5. Similarity Calculations

scripts/prime/exec_similarity.py generates a similarity dictionary from running PRIME.

  • -h - for help with the argument options.
  • -m - methods, pairwise, union, medoid, outlier (required).
  • -n - number of clusters (required).
  • -i - similarity index, RR or SM (required).
  • -t - Fraction of outliers to trim in decimals (default is None).
  • -w - Weighing clusters by frames it contains (default is True).
  • -d - directory where the normed_clusttraj.c*.npy files are located (required)
  • -s - location where summary file is located with population of each cluster (required)

Example

python ../../utils/similarity.py -m union -n 10 -i SM -t 0.1 -d ../normalization -s ../clusters/outputs/summary_20.txt

To generate a similarity dictionary using data in ../normalization (make sure you are in the prime directory) using the union method (2.2 in Fig 2) and Sokal Michener index. In addition, 10% of the outliers were trimmed. You can either python exec_similarity.py or run example above.

Outputs

w_union_SM_t10.txt file with the similarity dictionary.
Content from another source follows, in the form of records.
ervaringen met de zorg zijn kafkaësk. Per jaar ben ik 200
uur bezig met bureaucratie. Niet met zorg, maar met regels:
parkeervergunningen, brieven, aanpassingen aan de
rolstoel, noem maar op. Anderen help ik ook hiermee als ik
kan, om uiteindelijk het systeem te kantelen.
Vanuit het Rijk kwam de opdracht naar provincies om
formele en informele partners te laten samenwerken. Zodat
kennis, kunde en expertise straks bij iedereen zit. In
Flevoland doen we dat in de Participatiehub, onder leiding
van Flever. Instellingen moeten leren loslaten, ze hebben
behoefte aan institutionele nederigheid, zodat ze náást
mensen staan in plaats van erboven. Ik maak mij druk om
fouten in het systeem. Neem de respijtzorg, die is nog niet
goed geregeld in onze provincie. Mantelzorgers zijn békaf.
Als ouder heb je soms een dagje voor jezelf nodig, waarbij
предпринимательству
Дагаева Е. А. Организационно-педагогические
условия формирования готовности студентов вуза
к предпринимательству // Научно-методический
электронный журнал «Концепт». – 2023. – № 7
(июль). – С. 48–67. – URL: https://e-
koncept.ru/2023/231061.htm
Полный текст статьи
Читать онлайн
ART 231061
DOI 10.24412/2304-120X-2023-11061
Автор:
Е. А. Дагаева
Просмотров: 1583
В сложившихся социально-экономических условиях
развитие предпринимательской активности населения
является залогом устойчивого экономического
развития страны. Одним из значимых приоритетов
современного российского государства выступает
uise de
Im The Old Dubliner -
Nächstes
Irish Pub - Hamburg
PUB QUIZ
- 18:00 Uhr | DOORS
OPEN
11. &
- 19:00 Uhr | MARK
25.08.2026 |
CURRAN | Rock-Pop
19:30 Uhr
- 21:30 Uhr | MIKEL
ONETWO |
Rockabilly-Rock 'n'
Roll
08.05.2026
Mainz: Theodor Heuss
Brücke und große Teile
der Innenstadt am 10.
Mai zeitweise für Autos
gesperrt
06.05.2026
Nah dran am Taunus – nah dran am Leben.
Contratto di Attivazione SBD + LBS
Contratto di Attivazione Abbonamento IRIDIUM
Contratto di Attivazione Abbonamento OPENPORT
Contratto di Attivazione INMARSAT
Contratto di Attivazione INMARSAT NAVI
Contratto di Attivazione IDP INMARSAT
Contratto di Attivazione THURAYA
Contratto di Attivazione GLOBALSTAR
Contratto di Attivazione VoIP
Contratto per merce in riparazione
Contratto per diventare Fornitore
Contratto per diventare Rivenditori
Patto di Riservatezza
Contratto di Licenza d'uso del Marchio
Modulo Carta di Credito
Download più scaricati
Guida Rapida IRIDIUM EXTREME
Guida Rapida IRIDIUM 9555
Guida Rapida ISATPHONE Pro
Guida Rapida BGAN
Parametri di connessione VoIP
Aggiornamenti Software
The result is a dictionary organized as followes: Keys are frame #. Values are [cluster 1 similarity, cluster #2 similarity, ..., average similarity of all clusters].

6. Representative Frames

scripts/prime/exec_rep_frames.py will determine the native structure of the protein using the similarity dictionary generated in step 5.

  • h - for help with the argument options.
  • m - methods (for one method, None for all methods)
  • s - folder to access for w_union_SM_t10.txt file
  • i - similarity index (required)
  • t - Fraction of outliers to trim in decimals (default is None).
  • d - directory where the normed_clusttraj.c* files are located (required if method is None)

Example

python ../../utils/rep_frames.py -m union -s outputs -d ../normalization -t 0.1 -i SM

Outputs

w_rep_SM_t10_union.txt file with the representative frames index.

Further Reading

For more information on the PRIME algorithm, please refer to the PRIME paper. Please cite using CITATION.bib.

methods

Fig 2. Six techniques of protein refinement. Blue is top cluster.

Funding

Research contained in this package was supported by the National Institute of General Medical Sciences of the National Institutes of Health under award number R35GM150620.